Last year I discovered a map that shows the locations of brutalist architecture in Toronto. I know that brutalist architecture is not this week’s topic, but when I found that map, I also discovered the company published a map of ‘Great Trees of New York City.’

https://bluecrowmedia.com/products/great-trees-of-new-york-map#:~:text=The%20Great%20Trees%20of%20New,Camperdown%20elm%20in%20Prospect%20Park

I’m not entirely sure we here in urban Toronto treat trees with the respect they deserve. At least, we haven’t in the past.

When we moved onto the street we live on, about 18 years ago, half the trees on our side of the street were dying, trapped in concrete containers. Many of the trees were replaced in 2009, and are doing considerably better, though the one outside our house bears the initials of a bored young man who was doing house repairs (oh, the irony). Gradually, our canopy is growing, and I hope that decades from now people can tour these venerable trees. Everything starts young.

One of the oldest trees in the city is a red oak, some 250 years of age, and a survivor of logging, clearance for agriculture and the building of a suburban neighbourhood in the early 1960s. The owners of the property on which it resides tried to remove the tree a couple of years ago as it was damaging the house foundation, and the city ended up buying the property to save the tree (a fundraising campaign raised half the money), and created a parkette. Score one for the trees.

Our neighbourhood cemetery, where we often walk in the morning, is home to a diverse collection of trees, presumably added as memorials for loved ones.

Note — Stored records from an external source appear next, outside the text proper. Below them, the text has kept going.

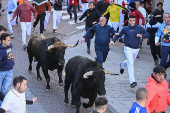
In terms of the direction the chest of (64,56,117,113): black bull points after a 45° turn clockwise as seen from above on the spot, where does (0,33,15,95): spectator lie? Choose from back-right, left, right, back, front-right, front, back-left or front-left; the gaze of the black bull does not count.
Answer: right

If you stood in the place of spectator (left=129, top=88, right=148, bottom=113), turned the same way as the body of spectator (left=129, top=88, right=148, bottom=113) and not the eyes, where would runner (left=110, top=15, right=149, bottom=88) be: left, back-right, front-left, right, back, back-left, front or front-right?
front-left

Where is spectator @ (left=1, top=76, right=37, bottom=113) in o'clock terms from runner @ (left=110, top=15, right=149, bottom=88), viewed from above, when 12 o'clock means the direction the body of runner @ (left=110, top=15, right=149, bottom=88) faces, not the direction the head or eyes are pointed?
spectator @ (left=1, top=76, right=37, bottom=113) is roughly at 1 o'clock from runner @ (left=110, top=15, right=149, bottom=88).

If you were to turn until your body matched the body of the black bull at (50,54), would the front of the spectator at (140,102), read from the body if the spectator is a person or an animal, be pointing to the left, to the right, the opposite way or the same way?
to the left

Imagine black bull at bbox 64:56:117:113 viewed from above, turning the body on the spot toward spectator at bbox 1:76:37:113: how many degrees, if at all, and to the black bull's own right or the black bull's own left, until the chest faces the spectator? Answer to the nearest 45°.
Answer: approximately 90° to the black bull's own right

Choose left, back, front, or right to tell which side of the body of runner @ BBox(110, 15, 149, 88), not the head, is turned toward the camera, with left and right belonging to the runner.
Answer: front

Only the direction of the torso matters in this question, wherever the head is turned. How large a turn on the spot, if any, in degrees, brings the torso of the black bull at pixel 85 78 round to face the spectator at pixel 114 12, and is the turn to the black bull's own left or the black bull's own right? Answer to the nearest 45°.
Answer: approximately 135° to the black bull's own left

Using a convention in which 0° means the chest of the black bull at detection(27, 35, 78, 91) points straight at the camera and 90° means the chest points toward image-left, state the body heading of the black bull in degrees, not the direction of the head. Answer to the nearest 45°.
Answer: approximately 315°

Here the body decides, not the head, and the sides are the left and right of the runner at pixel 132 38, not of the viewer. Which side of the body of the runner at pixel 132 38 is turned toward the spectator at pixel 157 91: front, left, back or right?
front
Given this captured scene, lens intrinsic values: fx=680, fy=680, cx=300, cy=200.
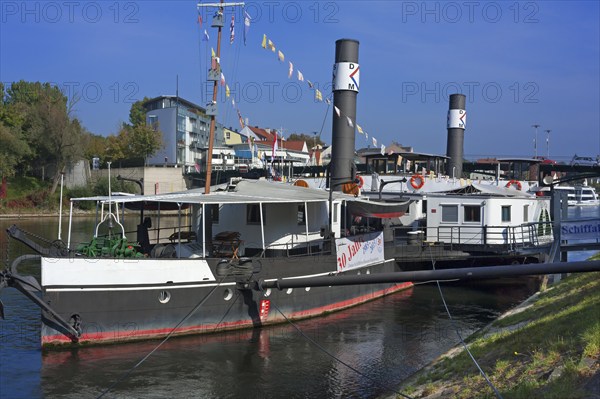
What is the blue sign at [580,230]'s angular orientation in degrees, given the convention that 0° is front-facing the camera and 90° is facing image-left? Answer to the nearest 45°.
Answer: approximately 0°

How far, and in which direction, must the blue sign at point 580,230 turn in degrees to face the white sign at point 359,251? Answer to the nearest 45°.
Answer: approximately 90° to its right

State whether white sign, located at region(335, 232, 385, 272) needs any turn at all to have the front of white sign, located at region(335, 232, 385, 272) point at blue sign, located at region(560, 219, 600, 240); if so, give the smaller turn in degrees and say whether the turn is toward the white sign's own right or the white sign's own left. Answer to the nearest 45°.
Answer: approximately 45° to the white sign's own left
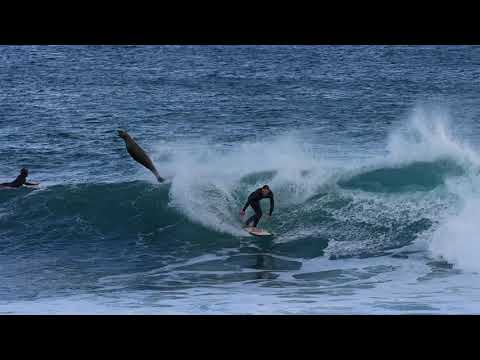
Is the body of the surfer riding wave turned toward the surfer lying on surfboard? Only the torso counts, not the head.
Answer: no
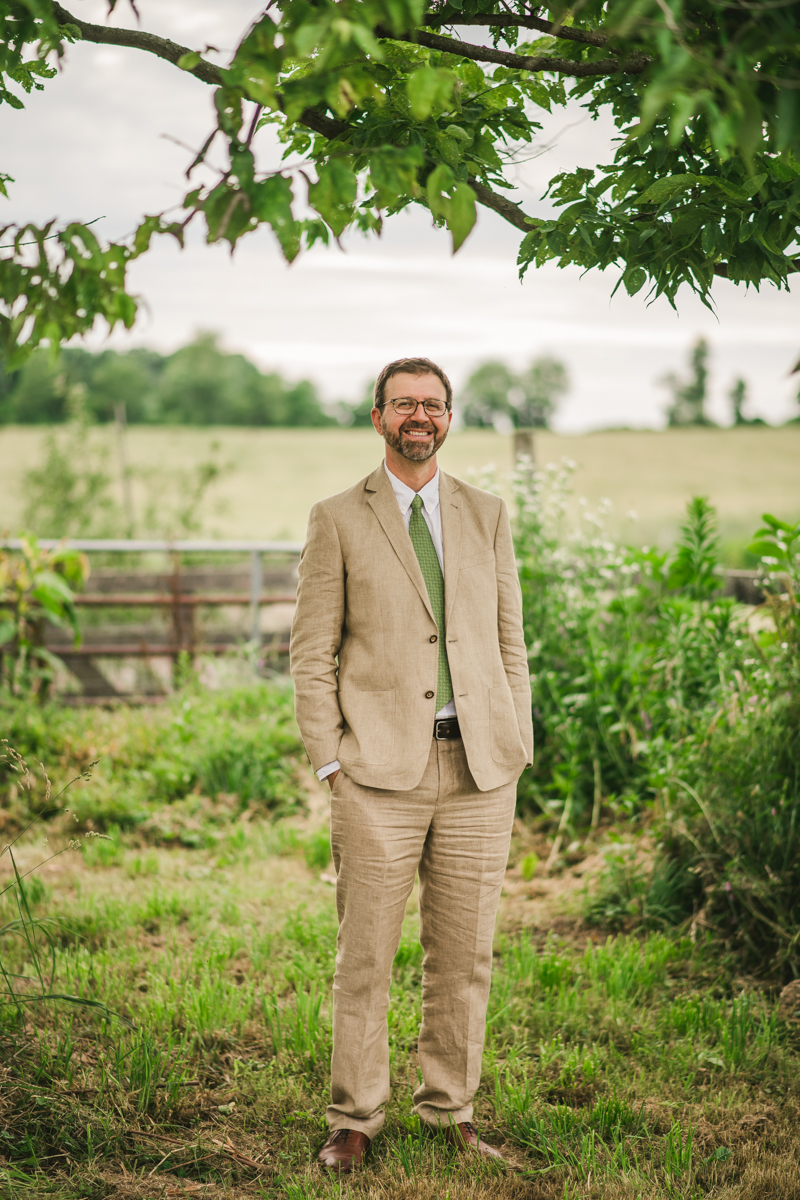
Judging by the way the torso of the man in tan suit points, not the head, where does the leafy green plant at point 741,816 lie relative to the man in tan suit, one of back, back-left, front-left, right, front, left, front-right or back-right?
back-left

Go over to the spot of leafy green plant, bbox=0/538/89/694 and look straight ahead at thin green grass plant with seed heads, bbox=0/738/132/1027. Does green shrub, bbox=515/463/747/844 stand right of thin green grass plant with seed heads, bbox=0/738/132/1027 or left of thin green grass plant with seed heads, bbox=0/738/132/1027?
left

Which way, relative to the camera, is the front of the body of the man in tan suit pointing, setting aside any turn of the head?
toward the camera

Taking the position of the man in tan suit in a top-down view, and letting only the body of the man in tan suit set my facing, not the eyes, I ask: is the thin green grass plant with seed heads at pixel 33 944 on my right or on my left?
on my right

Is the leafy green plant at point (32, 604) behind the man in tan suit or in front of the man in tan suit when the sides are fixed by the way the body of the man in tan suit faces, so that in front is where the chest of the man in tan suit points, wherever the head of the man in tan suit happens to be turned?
behind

One of my favourites is near the entrance. I think it’s a beech, and it’s bark reminds me of the skin an elephant. It has a weight, a gravity and a sense of permanence, much like the headstones and memorials at the Necropolis, though far more interesting to view..

https://www.instagram.com/p/CZMi0FOO8XO/

I’ve joked in past that my knowledge of the natural world can be divided into awareness of ‘tree’ and ‘not a tree.’ That’s not entirely true, and through a drawing class I’m taking, I was loaned a 1950s textbook that shows how to draw different species of trees. For me, it’s a different way of paying attention to trees. I think my hand-drawn trees will bring me closer to really appreciating them as individual.